Soit ! Nous nous montrerons magnanimes, nous ne les fusillerons pas, nous ne les gorgerons pas d’eau salée, nous ne les saupoudrerons pas de punaises, nous ne leur passerons pas le mors pour qu’il fassent « l’hirondelle », nous ne les maintiendrons pas debout pendant une semaine, sans dormir, nous ne les frapperons pas à coups de bottes ni de matraque en caoutchouc, nous ne leur enserrerons pas le crâne dans un anneau de fer, nous ne les entasserons pas dans une cellule comme des colis pour qu’ils ne puissent s’étendre que les uns sur les autres, nous ne leur ferons rien de ce qu’ils ont fait, eux. Mais face à notre pays, et face à nos enfants, nous avons le devoir de les rechercher tous et de les traduire tous en justice ! Non pas tant pour juger leurs personnes que leurs crimes, pour obtenir que chacun dise au moins à haute voix et intelligible voix : « Oui, j’ai été un bourreau et un assassin »”. page 121

L'auteur

  • Georges Nivat, normalien,  agrégé de russe, diplômé d’Oxford, a enseigné à Toulouse, Lille, Paris X ; aujourd’hui professeur honoraire à l’Université de Genève, il bénéficie aussi du statut de chercheur à Harvard et à Stanford. Il a traduit plusieurs des ouvrages de Soljenitsyne et en a écrit quelques autres sur Soljenitsyne : il a ainsi traduit et préfacé Le Pavillon des Cancéreux et préfacé pour la Pléiade le Crime et Châtiment de Dostoïevski.
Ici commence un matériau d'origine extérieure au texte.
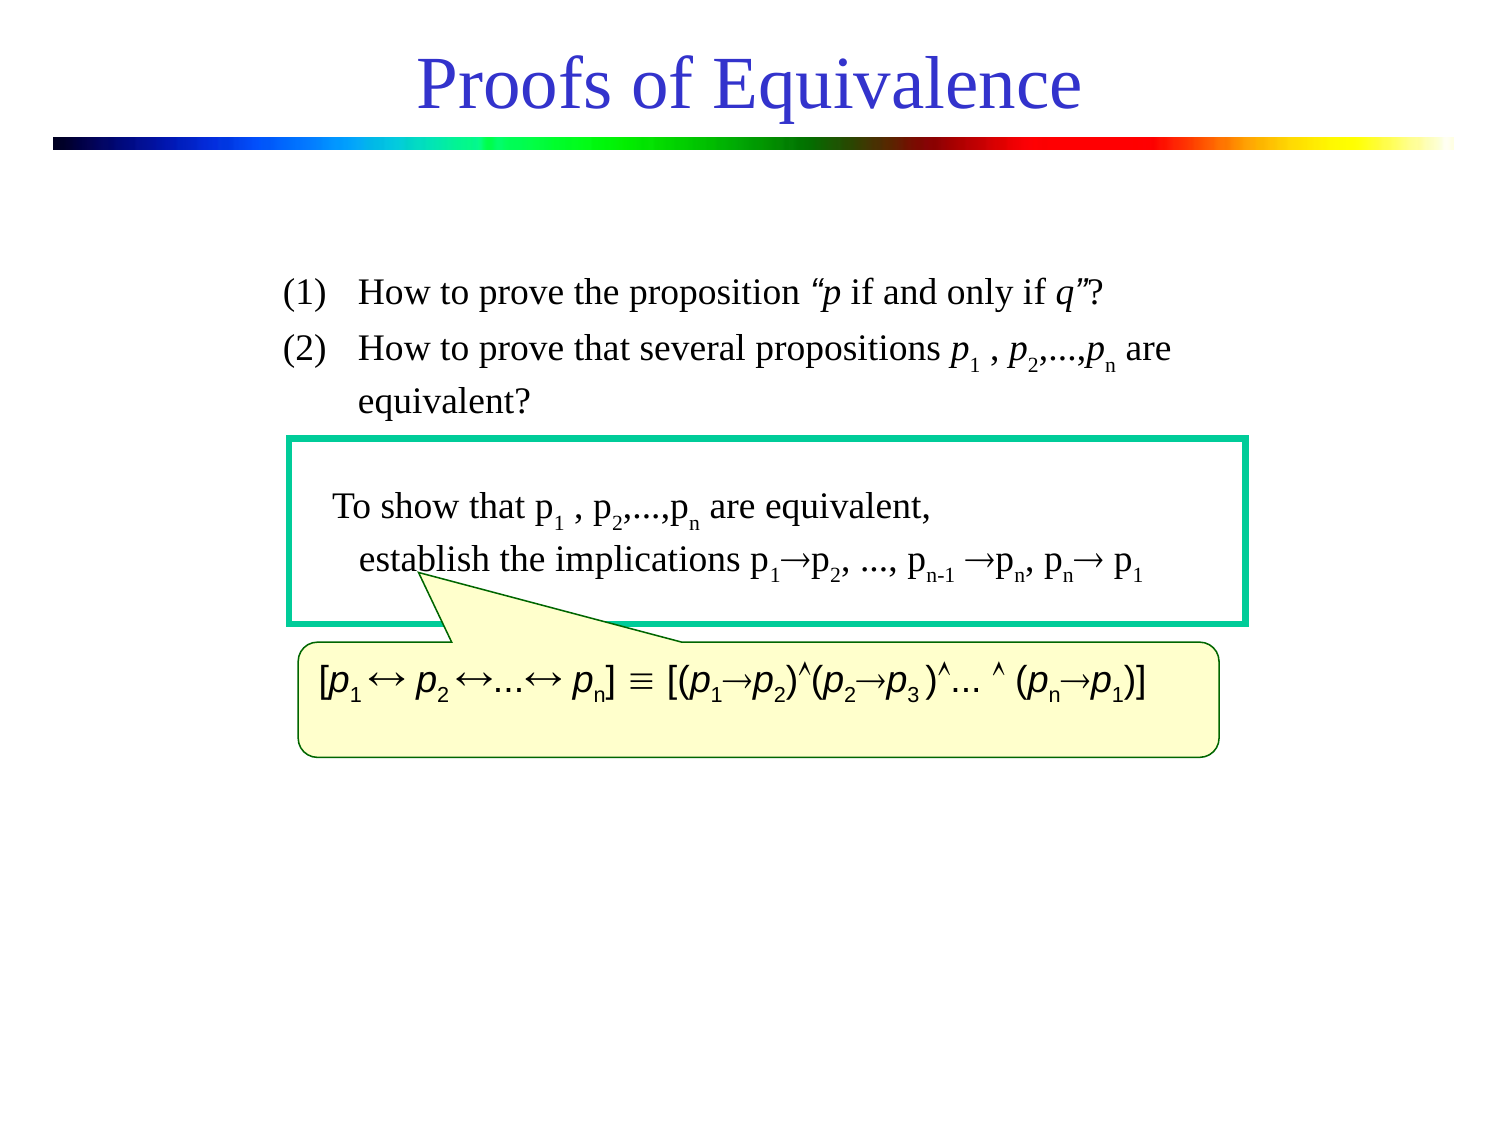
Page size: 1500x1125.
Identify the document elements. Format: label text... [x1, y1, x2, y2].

  • Alexandre Soljenitsyne, russe, né au lendemain de la Révolution en 1918, compte parmi les plus grands écrivains russes et peut être le plus grand du XXème siècle. Après des études de mathématiques et de littérature, , il entre dans l’armée à l’heure de la guerre et se distingue par une conduite exemplaire, gagnant ainsi ses galons de capitaine d’artillerie ; jusqu’au jour où sa correspondance interceptée est jugée suspecte et contre-révolutionnaire, ce qui lui vaut 12 ans de camp et la relégation ensuite… jusqu’à sa réhabilitation en 1959. Ses livres écrits à l’époque de sa relégation et dans la clandestinité puis après sa réhabilitation vont lui valoir le Prix Nobel de Littérature en 1970 jusqu’à la consécration mondiale résultant de la publication de L'Archipel du Goulag, rendue possible par d’innombrables complicités occidentales. Plutôt que l’arrestation à laquelle il s’attend, c’est l’exil dont il fera l’objet en 1974, pour revenir finalement en Russie vingt ans plus tard à l’époque de la Glasnost et grâce à Gorbatchev et y mourir en 2008 à l’âge de 89 ans.